Start of DOCUMENT EXTRACT

A watchtower of a prison in Saratov, Russia
Russian mercenary group Wagner also recruited members in Russian prisonsImage: Filipp Kochetkov/Tass/imago images

Another way to add new soldiers to the ranks is at the migrant detention centers housing people awaiting deportation. The detainees are told that they will obtain Russian citizenship after six months if they join the military. If they refuse, they are threatened, told they would be "forgotten" and spend the rest of their lives in detention, according to Chupik. Russian authorities also target foreign inmates in prisons and penal colonies, using beatings, torture and threats of rape to force them to sign up.

'It is completely illegal'

In May 2023, Russian President Vladimir Putin signed a decree simplifying the procedure to obtain Russian citizenship for foreigners who signed a one-year contract with the Defense Ministry during the Ukraine war. Since then, there have been increasing reports of people applying for Russian citizenship only to be sent to a recruitment office and pressured to enlist.

"This practice has now grown especially common,"  said Svetlana Gannushkina, chair of the Civic Assistance Committee and member of the Memorial Human Rights Center. "The documents people need to obtain citizenship are not being accepted without a draft office certificate. It's completely illegal — there is no written direction about it."

End of DOCUMENT EXTRACT

Resume the article on Russia's coercive military recruitment of migrants and foreign inmates, starting after its final paragraph.

Start of GIVEN ENTRIES

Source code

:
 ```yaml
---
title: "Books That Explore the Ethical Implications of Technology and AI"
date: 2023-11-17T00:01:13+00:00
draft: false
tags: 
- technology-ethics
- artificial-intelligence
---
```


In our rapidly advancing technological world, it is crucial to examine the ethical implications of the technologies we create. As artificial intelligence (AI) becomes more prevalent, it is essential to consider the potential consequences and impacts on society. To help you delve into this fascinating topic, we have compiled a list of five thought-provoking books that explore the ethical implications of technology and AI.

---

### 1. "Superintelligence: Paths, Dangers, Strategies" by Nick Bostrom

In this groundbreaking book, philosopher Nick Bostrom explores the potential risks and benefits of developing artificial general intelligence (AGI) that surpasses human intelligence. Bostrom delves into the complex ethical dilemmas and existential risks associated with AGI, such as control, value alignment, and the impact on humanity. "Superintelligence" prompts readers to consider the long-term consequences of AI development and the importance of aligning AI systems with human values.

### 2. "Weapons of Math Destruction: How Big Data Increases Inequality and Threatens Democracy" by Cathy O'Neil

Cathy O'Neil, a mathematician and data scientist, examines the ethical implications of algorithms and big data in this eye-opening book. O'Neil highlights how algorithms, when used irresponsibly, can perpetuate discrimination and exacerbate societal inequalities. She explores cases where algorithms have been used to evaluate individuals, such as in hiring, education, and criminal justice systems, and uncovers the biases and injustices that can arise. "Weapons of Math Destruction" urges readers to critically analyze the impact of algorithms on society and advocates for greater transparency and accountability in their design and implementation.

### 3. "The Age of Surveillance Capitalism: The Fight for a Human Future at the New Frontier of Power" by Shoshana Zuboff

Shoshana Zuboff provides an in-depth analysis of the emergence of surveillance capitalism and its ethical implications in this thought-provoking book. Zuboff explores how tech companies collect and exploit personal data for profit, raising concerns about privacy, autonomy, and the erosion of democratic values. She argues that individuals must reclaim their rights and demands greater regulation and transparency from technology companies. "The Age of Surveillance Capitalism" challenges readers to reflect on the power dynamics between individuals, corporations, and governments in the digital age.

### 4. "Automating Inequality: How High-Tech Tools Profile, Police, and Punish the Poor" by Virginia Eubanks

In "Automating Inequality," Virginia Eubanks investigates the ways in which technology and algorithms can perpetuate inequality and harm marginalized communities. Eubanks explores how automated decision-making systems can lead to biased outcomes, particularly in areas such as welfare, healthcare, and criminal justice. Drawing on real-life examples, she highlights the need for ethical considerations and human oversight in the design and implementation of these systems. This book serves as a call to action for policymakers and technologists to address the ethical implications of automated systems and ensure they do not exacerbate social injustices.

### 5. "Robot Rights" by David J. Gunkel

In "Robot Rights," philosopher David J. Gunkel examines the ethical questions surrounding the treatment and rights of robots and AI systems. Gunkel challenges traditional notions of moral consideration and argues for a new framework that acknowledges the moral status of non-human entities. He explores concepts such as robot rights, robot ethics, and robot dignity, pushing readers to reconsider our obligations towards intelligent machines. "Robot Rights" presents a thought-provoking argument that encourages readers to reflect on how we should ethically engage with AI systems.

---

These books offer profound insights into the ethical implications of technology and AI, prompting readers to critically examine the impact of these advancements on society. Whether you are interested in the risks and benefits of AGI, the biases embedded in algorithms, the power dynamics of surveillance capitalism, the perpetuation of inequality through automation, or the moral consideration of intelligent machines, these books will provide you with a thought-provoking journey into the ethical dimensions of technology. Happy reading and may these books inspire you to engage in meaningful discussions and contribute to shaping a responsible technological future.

End of GIVEN ENTRIES

▸ **ANSWER TO THIS TASK**:
Activist Svetlana Gannushkina pictured in Moscow, 2021
Gannushkina says there are ways to obtain free legal consult through human rights watchdogsImage: DW

In mid-August 2023, Russia's Presidential Council for Civil Society and Human Rights suggested changing the law to make military registration mandatory for those applying for a Russian passport. By the end of the month, Communist lawmaker Mikhail Matveev introduced a bill that would allow for a loss of citizenship for draft dodgers and those seeking to evade registration and mandatory military training. However, the law would only apply to "new Russians" who were not born with Russian citizenship.

Targeting the 'most defenseless'

Valentina Chupik said that while the drive to recruit foreigners is linked with Russia's battlefield failures, there are also political reasons for the move.

"Before every new election in Russia, they ramp up the anti-migrant sentiment. Now they invented a new way for it — forced recruiting," she said. "They detain and recruit those who are the most defenseless, those who have nobody to stand up for them."

In addition to risking their lives in Ukraine, migrants also risk criminal prosecution if they return to their home countries. All Central Asian nations have laws against serving in foreign armies. Religious leaders in Uzbekistan have even issued a fatwa banning Uzbek Muslims from taking part in the Ukraine war.

'Tear up that paper'

When asked about ways to avoid recruitment, Chupik's first advice is not to pursue Russian citizenship.

"The first thing that people need to think about is how much they even need Russia,"  said the former Uzbekistan refugee who was banned from entering Russia in 2021. "We have evacuated several thousand people, and they all managed to find their feet in other countries."

She said many Central Asian migrants are learning Ukrainian and are planning to live in Ukraine after the war.

A map of central Asia
Many people from former Soviet republics still go to Russia to find work

She also urged people to read all documents carefully before signing them.

"If they are pressuring you or threatening you, tear up that paper, or write 'I do not consent,'" she said, adding that if migration officials refuse to accept papers without a military certificate, people should ask to have the refusal in writing.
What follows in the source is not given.